PROBLEM TO SOLVE:
Reproduce all of the data word for word.
----
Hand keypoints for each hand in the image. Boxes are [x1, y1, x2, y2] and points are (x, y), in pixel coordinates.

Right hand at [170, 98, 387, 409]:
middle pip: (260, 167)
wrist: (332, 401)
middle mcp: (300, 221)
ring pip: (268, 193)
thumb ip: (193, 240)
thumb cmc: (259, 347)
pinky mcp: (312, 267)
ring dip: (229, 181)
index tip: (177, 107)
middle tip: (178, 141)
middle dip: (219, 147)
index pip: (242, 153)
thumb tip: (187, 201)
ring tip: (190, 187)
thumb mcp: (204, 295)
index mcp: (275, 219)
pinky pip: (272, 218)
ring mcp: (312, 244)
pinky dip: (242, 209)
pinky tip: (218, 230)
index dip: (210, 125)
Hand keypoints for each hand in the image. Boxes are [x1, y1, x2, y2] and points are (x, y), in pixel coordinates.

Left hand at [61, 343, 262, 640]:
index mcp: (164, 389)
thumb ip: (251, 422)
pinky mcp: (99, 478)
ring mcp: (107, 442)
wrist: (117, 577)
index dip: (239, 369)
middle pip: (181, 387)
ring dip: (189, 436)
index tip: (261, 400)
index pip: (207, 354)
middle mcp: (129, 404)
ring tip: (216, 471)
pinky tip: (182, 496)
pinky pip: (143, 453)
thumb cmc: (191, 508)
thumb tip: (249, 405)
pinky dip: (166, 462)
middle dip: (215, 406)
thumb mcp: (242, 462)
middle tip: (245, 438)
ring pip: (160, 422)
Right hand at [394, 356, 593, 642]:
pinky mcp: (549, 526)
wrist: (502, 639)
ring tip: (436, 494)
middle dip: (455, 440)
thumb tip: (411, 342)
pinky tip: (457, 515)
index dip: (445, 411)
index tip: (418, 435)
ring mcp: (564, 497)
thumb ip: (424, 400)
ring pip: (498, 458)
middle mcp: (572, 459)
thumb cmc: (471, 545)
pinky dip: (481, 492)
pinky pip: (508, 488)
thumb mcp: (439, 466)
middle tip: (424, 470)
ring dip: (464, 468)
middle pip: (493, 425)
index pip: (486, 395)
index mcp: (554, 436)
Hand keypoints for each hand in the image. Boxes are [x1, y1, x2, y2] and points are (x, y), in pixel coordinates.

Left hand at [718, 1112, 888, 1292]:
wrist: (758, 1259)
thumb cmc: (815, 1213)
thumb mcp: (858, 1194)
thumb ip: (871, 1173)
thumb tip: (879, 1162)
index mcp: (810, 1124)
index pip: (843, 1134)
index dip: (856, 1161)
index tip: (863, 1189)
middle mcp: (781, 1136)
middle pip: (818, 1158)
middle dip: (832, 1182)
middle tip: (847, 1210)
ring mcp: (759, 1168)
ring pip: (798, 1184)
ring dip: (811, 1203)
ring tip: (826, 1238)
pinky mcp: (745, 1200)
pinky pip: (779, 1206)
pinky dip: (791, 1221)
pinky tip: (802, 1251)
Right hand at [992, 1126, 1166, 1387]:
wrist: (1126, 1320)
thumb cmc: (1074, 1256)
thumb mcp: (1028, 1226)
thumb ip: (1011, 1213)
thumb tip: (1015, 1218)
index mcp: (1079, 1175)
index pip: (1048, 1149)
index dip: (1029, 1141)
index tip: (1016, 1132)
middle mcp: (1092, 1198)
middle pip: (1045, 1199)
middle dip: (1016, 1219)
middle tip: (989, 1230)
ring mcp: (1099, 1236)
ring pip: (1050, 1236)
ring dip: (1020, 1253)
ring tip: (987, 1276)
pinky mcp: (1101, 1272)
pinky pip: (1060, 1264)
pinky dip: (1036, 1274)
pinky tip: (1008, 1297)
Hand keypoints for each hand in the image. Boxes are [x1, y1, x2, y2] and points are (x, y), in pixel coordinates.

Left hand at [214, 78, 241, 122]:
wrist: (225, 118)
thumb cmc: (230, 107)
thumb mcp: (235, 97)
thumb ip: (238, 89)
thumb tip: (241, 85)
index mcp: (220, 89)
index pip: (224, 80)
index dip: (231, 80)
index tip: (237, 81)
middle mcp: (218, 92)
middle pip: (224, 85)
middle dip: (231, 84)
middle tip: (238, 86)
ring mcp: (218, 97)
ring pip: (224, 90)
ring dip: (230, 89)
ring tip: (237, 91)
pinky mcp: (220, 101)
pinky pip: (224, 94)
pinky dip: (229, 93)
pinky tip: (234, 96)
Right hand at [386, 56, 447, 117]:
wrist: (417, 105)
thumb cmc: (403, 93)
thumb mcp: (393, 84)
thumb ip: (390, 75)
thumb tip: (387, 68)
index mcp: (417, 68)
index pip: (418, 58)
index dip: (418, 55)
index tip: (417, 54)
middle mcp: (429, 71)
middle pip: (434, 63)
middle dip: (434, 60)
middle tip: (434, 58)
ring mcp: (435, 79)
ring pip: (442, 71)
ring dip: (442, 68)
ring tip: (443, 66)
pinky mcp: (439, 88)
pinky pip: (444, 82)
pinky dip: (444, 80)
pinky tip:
----
RESULT FOR THIS TASK:
Hand keypoints for each hand in the image. Boxes are [x1, y1, x2, y2] and points are (x, y), in pixel coordinates.

Right hand at [170, 98, 387, 409]:
middle pip: (260, 167)
wrist: (332, 401)
middle mcp: (300, 221)
ring pip: (268, 193)
thumb ip: (193, 240)
thumb cmc: (259, 347)
pinky mcp: (312, 267)
ring dip: (229, 181)
index tip: (177, 107)
middle tip: (178, 141)
middle dip: (219, 147)
index pip: (242, 153)
thumb tip: (187, 201)
ring tip: (190, 187)
thumb mcp: (204, 295)
index mcp: (275, 219)
pinky pip: (272, 218)
ring mcp: (312, 244)
pinky dip: (242, 209)
pinky tip: (218, 230)
index dip: (210, 125)
Hand keypoints for each hand in the image. Boxes are [x1, y1, x2, y2] and points are (x, y), in pixel coordinates.

Left hand at [61, 343, 262, 640]:
index mcp: (164, 389)
thumb ip: (251, 422)
pinky mcp: (99, 478)
ring mcp: (107, 442)
wrist: (117, 577)
index dip: (239, 369)
middle pip: (181, 387)
ring dip: (189, 436)
index tip: (261, 400)
index pip: (207, 354)
middle mcp: (129, 404)
ring tip: (216, 471)
pinky tip: (182, 496)
pinky pip: (143, 453)
thumb cmc: (191, 508)
thumb tip: (249, 405)
pinky dip: (166, 462)
middle dip: (215, 406)
thumb mcp: (242, 462)
middle tip: (245, 438)
ring pip: (160, 422)
Right hand at [394, 356, 593, 642]:
pinky mcp: (549, 526)
wrist: (502, 639)
ring tip: (436, 494)
middle dip: (455, 440)
thumb tip: (411, 342)
pinky tip: (457, 515)
index dip: (445, 411)
index tip: (418, 435)
ring mcp: (564, 497)
thumb ip: (424, 400)
ring pip: (498, 458)
middle mcp: (572, 459)
thumb cmc: (471, 545)
pinky dip: (481, 492)
pinky pip: (508, 488)
thumb mcp: (439, 466)
middle tip: (424, 470)
ring dip: (464, 468)
middle pip: (493, 425)
index pip: (486, 395)
index mcp: (554, 436)
Hand keypoints for each hand in the image. Boxes are [x1, y1, x2, y2] and points are (x, y), in pixel coordinates.

Left hand at [718, 1112, 888, 1292]:
wrist: (758, 1259)
thumb cmc: (815, 1213)
thumb mcp: (858, 1194)
thumb ip: (871, 1173)
thumb tip: (879, 1162)
index mcp: (810, 1124)
index pip: (843, 1134)
index dip: (856, 1161)
index tip: (863, 1189)
middle mcp: (781, 1136)
middle pip: (818, 1158)
middle dip: (832, 1182)
middle tip: (847, 1210)
ring mcp: (759, 1168)
ring pip: (798, 1184)
ring dip: (811, 1203)
ring tip: (826, 1238)
pinky mcp: (745, 1200)
pinky pip: (779, 1206)
pinky dip: (791, 1221)
pinky tip: (802, 1251)
Right hand at [992, 1126, 1166, 1387]:
wrist: (1126, 1320)
thumb cmc: (1074, 1256)
thumb mcp: (1028, 1226)
thumb ip: (1011, 1213)
thumb tip: (1015, 1218)
index mcp: (1079, 1175)
index pip: (1048, 1149)
index dip: (1029, 1141)
index tip: (1016, 1132)
middle mcp: (1092, 1198)
middle pip: (1045, 1199)
middle dip: (1016, 1219)
middle tip: (989, 1230)
ring mcp: (1099, 1236)
ring pip: (1050, 1236)
ring dip: (1020, 1253)
ring tip: (987, 1276)
pinky mcp: (1101, 1272)
pinky pip: (1060, 1264)
pinky dip: (1036, 1274)
pinky tip: (1008, 1297)
Hand keypoints for each hand in the image. Boxes are [x1, y1, x2, y2] and points are (x, y), in pixel coordinates.

Left hand at [214, 78, 241, 122]:
wrist: (225, 118)
thumb cmc: (230, 107)
thumb mcp: (235, 97)
thumb ip: (238, 89)
thumb tip: (241, 85)
index mcp: (220, 89)
index pip: (224, 80)
index dip: (231, 80)
index tip: (237, 81)
middle mcp: (218, 92)
middle pip: (224, 85)
middle dip: (231, 84)
middle tip: (238, 86)
ring mcp: (218, 97)
ring pip: (224, 90)
ring dip: (230, 89)
ring tip: (237, 91)
pinky mcp: (220, 101)
pinky pip: (224, 94)
pinky dip: (229, 93)
pinky tip: (234, 96)
Right hand at [386, 56, 447, 117]:
wrist: (417, 105)
thumb cmc: (403, 93)
thumb mcp: (393, 84)
thumb ip: (390, 75)
thumb tip: (387, 68)
index mcp: (417, 68)
index pip: (418, 58)
index dip: (418, 55)
index tip: (417, 54)
middle mcp: (429, 71)
middle pip: (434, 63)
middle dip: (434, 60)
middle tip: (434, 58)
ring mcp: (435, 79)
ring pip: (442, 71)
ring dip: (442, 68)
ring tip: (443, 66)
pinky mcp: (439, 88)
pinky pip: (444, 82)
pinky dip: (444, 80)
pinky tip:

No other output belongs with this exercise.